Le premier objet étudié par les chercheurs était une perle provenant de la tombe d’une femme fortunée à Ølby, à environ 40km au sud de Copenhague. La femme avait été enterrée d’une façon assez extravagante, reposant dans le tronc évidé d’un chêne et portant une remarquable boucle de ceinture, une jupe de cordelettes avec des petits tubes de bronze brillant et tintant, un bracelet en perles d’ambre, et une seule bille de verre bleue.

La bille en verre s’est avéré être égyptienne. C’est la première fois que du verre de cobalt Egyptien est trouvé en dehors de la région Méditerranéenne.

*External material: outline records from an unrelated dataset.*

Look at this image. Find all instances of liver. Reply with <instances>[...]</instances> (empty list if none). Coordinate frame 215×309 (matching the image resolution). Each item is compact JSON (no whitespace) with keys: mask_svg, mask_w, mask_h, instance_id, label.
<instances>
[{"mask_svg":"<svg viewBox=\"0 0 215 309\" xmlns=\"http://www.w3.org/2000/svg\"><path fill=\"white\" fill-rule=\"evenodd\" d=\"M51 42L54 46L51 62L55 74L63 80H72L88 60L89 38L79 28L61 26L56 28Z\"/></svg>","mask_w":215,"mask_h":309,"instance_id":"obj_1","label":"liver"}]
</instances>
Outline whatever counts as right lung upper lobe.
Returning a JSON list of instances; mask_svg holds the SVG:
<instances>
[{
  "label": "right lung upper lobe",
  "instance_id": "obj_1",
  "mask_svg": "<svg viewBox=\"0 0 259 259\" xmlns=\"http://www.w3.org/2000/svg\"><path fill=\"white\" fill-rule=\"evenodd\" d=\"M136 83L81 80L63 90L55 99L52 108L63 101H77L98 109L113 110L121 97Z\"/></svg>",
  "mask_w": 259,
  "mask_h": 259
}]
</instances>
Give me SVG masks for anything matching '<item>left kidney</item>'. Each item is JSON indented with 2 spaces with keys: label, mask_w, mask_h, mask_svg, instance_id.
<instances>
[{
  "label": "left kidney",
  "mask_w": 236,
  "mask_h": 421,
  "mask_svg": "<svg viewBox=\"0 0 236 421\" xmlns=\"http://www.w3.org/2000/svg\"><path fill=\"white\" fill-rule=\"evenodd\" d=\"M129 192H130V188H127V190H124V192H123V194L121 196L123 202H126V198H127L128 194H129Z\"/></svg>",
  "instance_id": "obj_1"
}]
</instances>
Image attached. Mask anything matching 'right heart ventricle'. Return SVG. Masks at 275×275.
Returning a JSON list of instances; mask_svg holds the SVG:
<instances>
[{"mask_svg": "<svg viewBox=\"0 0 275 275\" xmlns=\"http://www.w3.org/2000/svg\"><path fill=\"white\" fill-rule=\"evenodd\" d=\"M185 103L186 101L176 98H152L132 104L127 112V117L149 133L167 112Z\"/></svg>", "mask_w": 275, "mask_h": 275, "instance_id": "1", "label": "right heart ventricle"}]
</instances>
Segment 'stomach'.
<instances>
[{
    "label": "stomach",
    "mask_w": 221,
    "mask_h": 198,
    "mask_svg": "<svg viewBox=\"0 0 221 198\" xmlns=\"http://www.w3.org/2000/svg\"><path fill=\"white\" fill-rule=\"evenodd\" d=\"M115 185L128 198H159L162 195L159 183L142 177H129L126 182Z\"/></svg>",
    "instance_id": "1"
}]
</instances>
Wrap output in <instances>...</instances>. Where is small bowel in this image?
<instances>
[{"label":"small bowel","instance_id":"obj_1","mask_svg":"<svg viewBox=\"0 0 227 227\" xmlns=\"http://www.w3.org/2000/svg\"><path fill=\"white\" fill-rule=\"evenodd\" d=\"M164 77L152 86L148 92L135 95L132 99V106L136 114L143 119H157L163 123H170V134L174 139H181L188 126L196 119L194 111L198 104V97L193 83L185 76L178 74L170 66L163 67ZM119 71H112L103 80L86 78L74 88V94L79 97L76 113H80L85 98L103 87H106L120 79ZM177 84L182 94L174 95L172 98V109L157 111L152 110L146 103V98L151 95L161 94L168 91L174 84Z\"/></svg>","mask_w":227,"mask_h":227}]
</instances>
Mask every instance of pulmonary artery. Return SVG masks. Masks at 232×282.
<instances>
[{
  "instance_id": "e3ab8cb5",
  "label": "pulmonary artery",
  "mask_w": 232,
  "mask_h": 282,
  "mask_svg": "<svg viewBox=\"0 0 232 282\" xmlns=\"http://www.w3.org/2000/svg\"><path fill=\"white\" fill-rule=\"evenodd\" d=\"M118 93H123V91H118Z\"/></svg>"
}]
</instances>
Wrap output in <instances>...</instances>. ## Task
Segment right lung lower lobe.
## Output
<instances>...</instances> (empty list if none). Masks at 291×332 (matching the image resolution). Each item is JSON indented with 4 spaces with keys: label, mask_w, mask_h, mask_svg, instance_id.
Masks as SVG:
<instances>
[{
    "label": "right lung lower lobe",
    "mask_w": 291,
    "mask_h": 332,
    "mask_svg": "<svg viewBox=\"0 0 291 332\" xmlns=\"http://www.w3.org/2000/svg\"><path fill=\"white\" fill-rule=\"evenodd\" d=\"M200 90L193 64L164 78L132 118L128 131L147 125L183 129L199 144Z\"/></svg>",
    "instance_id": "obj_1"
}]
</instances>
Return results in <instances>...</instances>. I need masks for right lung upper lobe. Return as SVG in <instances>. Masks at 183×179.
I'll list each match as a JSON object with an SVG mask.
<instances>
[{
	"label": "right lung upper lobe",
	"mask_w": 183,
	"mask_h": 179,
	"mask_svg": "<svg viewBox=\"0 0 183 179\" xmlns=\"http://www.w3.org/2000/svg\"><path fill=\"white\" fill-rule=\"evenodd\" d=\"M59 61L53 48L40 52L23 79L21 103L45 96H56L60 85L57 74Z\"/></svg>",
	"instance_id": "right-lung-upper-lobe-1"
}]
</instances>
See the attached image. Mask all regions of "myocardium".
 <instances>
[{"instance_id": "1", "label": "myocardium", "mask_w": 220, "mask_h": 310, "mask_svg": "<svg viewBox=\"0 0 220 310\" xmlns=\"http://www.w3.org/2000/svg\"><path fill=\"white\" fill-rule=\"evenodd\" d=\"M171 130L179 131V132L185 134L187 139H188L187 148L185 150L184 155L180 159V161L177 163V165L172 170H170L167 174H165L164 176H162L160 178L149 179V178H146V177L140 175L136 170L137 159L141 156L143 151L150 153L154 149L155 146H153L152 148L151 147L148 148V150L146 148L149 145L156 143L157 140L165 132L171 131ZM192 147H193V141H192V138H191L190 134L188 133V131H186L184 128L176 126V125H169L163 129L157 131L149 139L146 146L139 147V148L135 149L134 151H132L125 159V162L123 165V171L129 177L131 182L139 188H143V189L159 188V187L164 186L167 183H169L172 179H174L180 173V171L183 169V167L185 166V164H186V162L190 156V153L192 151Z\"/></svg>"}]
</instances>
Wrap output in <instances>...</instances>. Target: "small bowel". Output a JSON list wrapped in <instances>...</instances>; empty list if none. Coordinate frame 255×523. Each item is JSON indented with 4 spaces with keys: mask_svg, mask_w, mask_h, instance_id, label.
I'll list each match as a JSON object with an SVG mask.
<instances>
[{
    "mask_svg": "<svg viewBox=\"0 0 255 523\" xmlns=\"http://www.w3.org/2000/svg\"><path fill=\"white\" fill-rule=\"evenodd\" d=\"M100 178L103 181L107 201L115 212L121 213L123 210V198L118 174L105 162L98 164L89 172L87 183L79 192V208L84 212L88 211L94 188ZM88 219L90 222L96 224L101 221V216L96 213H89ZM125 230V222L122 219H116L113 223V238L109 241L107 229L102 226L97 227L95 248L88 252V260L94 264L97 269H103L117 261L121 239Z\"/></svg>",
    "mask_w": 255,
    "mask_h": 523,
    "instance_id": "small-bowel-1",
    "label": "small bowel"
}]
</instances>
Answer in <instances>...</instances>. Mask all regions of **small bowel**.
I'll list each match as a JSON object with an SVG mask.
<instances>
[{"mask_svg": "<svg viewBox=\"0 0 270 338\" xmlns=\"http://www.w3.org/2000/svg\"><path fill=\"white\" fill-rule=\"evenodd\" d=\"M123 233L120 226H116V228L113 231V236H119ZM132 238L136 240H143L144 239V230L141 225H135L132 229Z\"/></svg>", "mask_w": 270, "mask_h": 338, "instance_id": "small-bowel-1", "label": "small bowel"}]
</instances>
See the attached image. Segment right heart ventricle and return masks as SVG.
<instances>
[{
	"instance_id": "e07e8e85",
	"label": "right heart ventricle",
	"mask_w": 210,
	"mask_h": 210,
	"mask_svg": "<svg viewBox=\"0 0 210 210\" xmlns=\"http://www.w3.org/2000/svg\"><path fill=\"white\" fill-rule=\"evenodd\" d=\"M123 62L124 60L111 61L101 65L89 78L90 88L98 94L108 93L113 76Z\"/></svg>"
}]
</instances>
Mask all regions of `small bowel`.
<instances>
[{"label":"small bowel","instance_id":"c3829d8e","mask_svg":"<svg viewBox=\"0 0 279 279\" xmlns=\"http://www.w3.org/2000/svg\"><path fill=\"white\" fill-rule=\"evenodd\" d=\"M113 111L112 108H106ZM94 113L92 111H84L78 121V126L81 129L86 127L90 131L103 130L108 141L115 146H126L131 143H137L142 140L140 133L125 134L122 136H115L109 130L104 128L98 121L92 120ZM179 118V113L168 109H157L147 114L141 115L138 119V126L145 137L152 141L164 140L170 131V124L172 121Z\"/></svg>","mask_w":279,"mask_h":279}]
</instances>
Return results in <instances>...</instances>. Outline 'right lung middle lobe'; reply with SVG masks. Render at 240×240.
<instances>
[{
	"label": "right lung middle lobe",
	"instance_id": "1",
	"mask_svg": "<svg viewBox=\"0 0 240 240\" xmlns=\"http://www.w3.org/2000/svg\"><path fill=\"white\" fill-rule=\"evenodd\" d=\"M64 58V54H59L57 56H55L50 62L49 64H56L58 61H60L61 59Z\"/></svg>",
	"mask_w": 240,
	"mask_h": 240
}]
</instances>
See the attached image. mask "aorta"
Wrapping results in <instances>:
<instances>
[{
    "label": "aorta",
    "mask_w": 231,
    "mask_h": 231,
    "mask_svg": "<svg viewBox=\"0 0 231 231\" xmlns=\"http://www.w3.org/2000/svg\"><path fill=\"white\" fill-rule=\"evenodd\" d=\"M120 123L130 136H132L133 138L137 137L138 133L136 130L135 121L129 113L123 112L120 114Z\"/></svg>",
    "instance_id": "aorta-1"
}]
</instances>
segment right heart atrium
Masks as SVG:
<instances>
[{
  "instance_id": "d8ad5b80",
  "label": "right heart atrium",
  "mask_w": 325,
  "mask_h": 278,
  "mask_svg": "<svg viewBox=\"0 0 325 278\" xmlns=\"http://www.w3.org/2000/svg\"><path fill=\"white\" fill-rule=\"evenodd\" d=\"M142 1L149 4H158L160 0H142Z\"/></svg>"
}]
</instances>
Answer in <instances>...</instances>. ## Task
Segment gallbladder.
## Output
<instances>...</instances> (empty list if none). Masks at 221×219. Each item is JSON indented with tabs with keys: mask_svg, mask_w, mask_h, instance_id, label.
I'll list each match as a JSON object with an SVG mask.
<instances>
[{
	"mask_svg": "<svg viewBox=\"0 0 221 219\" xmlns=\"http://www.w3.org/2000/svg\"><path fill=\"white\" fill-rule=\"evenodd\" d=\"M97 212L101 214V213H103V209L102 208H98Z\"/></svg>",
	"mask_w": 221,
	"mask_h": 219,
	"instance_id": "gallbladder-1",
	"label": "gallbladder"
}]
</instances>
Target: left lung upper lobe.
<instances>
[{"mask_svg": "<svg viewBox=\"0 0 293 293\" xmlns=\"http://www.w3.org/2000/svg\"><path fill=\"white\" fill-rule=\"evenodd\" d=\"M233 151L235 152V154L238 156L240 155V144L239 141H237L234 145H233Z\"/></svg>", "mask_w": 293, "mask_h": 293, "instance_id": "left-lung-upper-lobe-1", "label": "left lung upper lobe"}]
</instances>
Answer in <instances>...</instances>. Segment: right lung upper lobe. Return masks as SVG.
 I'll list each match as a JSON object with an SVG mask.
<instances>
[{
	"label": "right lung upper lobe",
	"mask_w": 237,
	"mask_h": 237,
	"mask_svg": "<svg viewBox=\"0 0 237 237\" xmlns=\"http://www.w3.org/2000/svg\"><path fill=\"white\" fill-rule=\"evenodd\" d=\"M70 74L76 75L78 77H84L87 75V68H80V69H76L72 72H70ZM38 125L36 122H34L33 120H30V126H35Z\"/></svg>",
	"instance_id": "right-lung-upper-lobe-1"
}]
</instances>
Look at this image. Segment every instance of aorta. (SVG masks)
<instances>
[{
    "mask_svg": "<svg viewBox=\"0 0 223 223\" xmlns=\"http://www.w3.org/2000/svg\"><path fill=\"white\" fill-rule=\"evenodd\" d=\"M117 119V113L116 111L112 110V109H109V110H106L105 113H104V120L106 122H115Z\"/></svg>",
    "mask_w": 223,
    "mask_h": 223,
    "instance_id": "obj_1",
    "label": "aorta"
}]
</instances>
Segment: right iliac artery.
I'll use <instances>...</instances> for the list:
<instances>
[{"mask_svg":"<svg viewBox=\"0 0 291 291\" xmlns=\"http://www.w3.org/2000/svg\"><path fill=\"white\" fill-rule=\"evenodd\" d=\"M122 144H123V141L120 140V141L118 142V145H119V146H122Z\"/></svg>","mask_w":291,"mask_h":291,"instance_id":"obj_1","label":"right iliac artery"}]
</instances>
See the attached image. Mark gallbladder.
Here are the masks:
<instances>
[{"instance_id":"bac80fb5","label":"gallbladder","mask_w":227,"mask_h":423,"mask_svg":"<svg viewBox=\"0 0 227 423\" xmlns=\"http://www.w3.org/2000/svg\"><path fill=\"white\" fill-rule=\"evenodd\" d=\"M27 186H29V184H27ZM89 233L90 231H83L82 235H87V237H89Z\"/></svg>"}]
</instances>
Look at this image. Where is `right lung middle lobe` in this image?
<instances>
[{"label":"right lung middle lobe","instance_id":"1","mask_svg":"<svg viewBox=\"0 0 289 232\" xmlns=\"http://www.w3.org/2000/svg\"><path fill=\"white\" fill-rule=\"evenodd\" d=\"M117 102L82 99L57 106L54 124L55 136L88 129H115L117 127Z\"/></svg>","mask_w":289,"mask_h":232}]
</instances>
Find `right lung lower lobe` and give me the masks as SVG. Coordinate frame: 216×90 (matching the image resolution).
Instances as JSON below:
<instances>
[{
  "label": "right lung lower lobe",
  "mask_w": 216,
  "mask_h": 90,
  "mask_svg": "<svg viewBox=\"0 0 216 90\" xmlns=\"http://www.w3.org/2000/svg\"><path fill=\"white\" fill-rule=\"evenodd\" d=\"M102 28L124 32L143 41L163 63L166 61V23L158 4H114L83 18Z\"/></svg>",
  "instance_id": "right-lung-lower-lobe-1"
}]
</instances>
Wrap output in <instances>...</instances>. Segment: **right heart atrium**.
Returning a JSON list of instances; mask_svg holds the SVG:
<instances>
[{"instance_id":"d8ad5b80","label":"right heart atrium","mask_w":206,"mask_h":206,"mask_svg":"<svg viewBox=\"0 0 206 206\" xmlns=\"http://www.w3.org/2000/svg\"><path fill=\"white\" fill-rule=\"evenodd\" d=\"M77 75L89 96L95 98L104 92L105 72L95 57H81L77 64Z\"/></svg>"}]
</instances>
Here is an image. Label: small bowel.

Les archéologues peuvent ainsi confirmer l’existence d’un lien entre les perles d’ambre et celles en verre. En effet, on sait depuis longtemps que l’ambre était exporté, à l’Âge du Bronze, des latitudes Nordiques vers le sud. Toutankhamon et d’autres pharaons Egyptiens avaient de grandes chaines en ambre dans des boites dans leur chambre funéraire.

Les chercheurs sont entrain de relier l’ambre et le verre d’une manière inattendue: les cultes du soleil Nordiques et Egyptiens échangeaient donc des marchandises…

Une des propriétés commune au verre et à l’ambre est le fait que la lumière du soleil puisse les traverser. Il apparait que les perles de verre et d’ambre ont été trouvées ensemble sur des sites au Moyen Orient, en Turquie, en Grèce, en Italie et en Allemagne et ce jusqu’aux latitudes Nordiques.

Les archéologues pensent que cela serait la preuve d’un lien entre le culte du soleil Egyptien et le culte du soleil Nordique.
Lorsqu’une femme Danoise de l’Age du Bronze emporte un bijou fait en ambre et en verre bleu avec elle dans sa tombe, c’est comme une prière faite au soleil pour être réunie avec lui et partager son destin avec le voyage éternel du soleil.

L’ancienne route de l’ambre vers les pays de la Méditerranée a donc une contrepartie: la route du verre vers le Nord.

Jusqu’à présent, les chercheurs ont montré qu’il y avait des relations commerciales vers l’Egypte et la Mésopotamie entre 1400 et 1100 avant JC. Savoir si cette route a continué à l’Age du Bronze tardif est la prochaine étape pour cette équipe Franco-Danoise.